Friday, November 28, 2008

Ways to Lose Your Client's Trust

This is a short but accurate article from outlining 3 mistakes a Realtor can make to quickly lose their client's trust.

I can relate to Rule #3:
Saying what your client wants to hear. When I hired the father of one of my son’s friends to sell my last home, I asked him if we could get a very ambitious price for it. He said what I wanted to hear: "No problem." Well, he got the listing but couldn’t sell the house.

So I brought in the top salesperson in town, and she promptly told me what I didn’t want to hear: "Replace these windows and lower the price by $125,000." She sold the house in less than a week. I recommend her to everyone.
I know for a fact I have lost listings to competing Realtors because I told the clients what they didn't want to hear. But I also admit that I try and educate the client and can forget that building repoire is also an important part of earning someone's trust.

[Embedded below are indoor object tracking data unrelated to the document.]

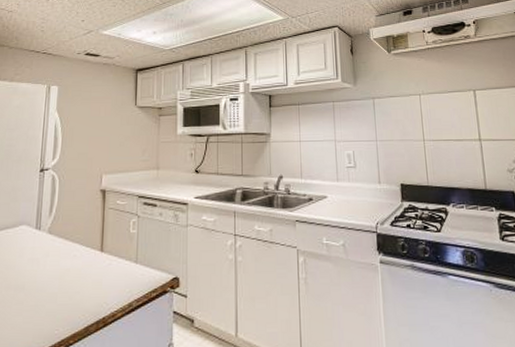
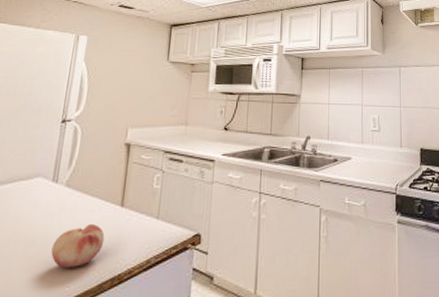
fruit: none [39,269,88,312] -> present [51,224,105,268]

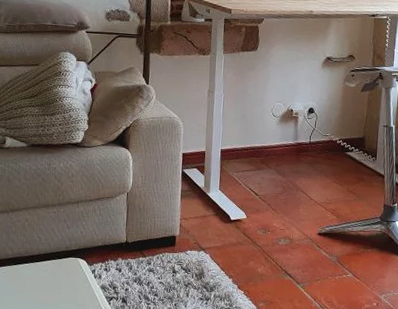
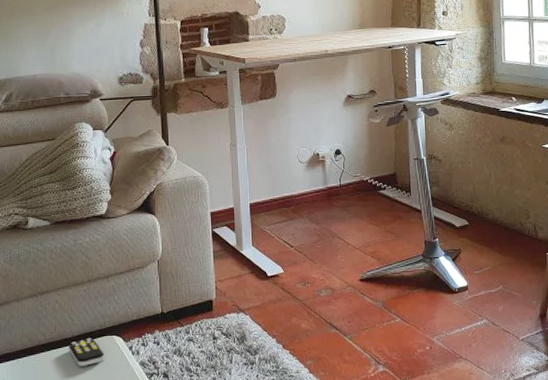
remote control: none [34,258,68,283] -> present [69,338,105,366]

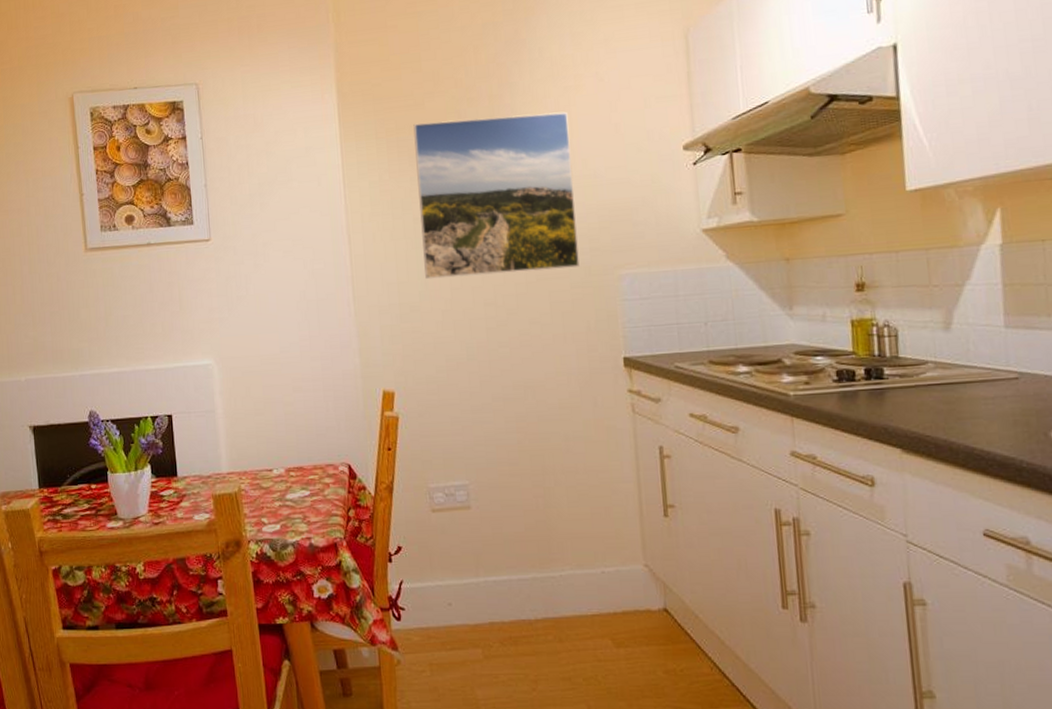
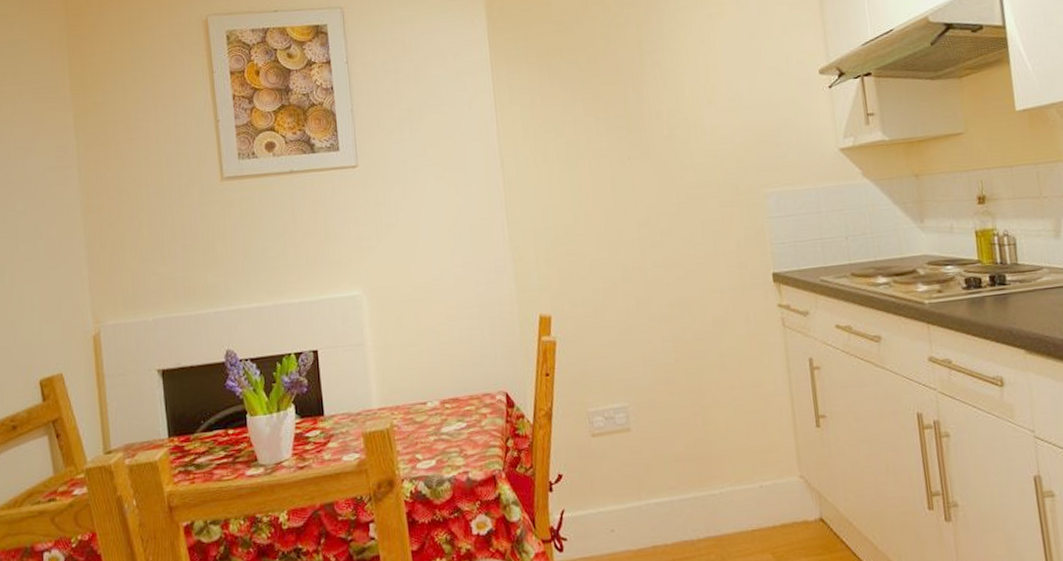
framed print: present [413,111,580,280] -> none [564,37,728,202]

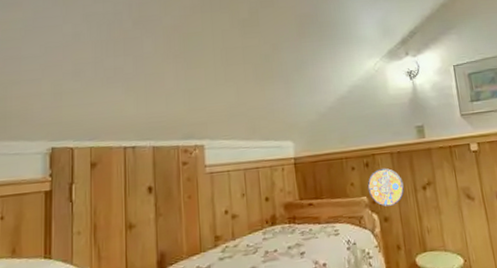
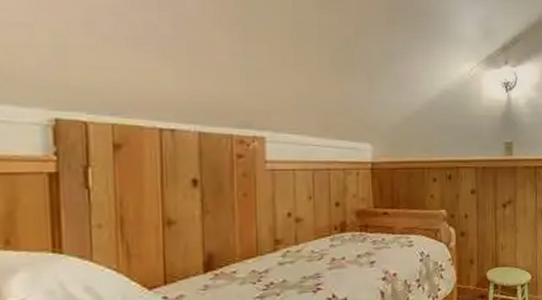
manhole cover: present [367,168,404,207] -> none [448,182,484,221]

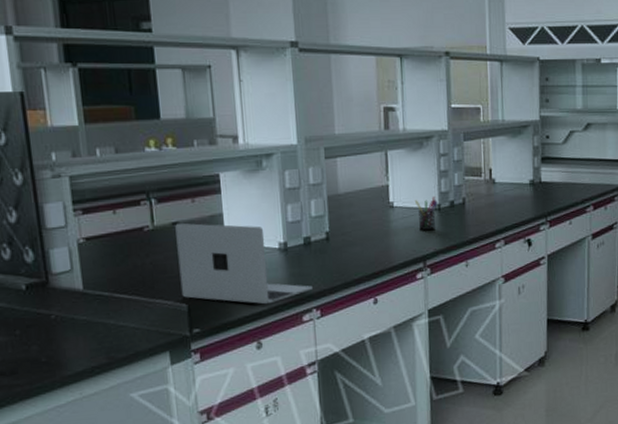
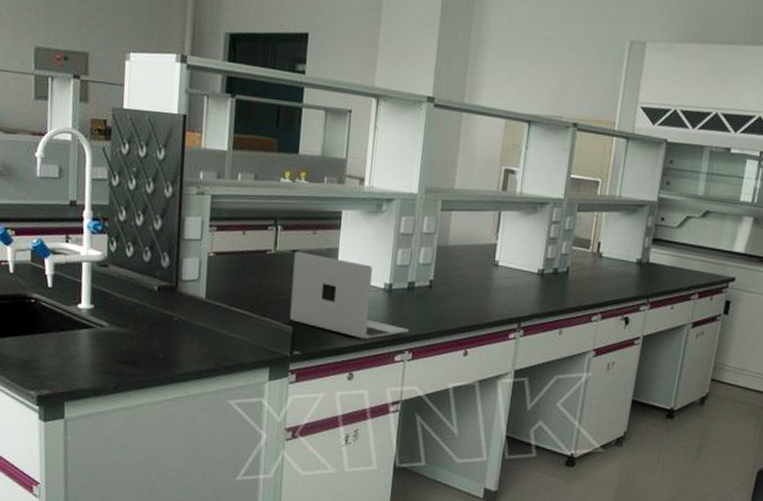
pen holder: present [414,195,438,231] -> none [519,260,542,294]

Anyone out there have similar stories? Like when you hired your friend only to fire them 6 months later, hired a top producing agent, they show you statistically why you need to reduce your price by $100,000 and the house sells 30 days later?

I'd love to hear them.

Monday, November 3, 2008

Did foreclosures really kill our economy? The numbers don't add up

According to this 2007 report by the U.S. Department of Housing and Urban Development and the U.S. Census Bureau, there are (were) 128,203,000 housing units in the United States. Of those, 64,231,000, or 50%, are owned free and clear.

If 1.2 million homes are in foreclosure at any point in time that would equate to less than 1% of all homes in the country or 1.9% of the 63,972,000 homes that have at least 1 loan on the property.

Then let's assume that each quarter 1.2 million homes go into foreclosure. That equates to less than 4% of all homes in the country (4.8 million homes) or 7.5% of homes with at least 1 loan on the property.

Are we really to believe that because 7.5 out of every 100 homes in the country went into foreclosure our economy was thrown into a recession, mutliple financial corporations were forced to shut down and the stock market tanked? Unless I'm severely off on my math the numbers just aren't adding up.

The $50 trillion credit default swap market theory on the other hand is beginning to make more sense with each passing day.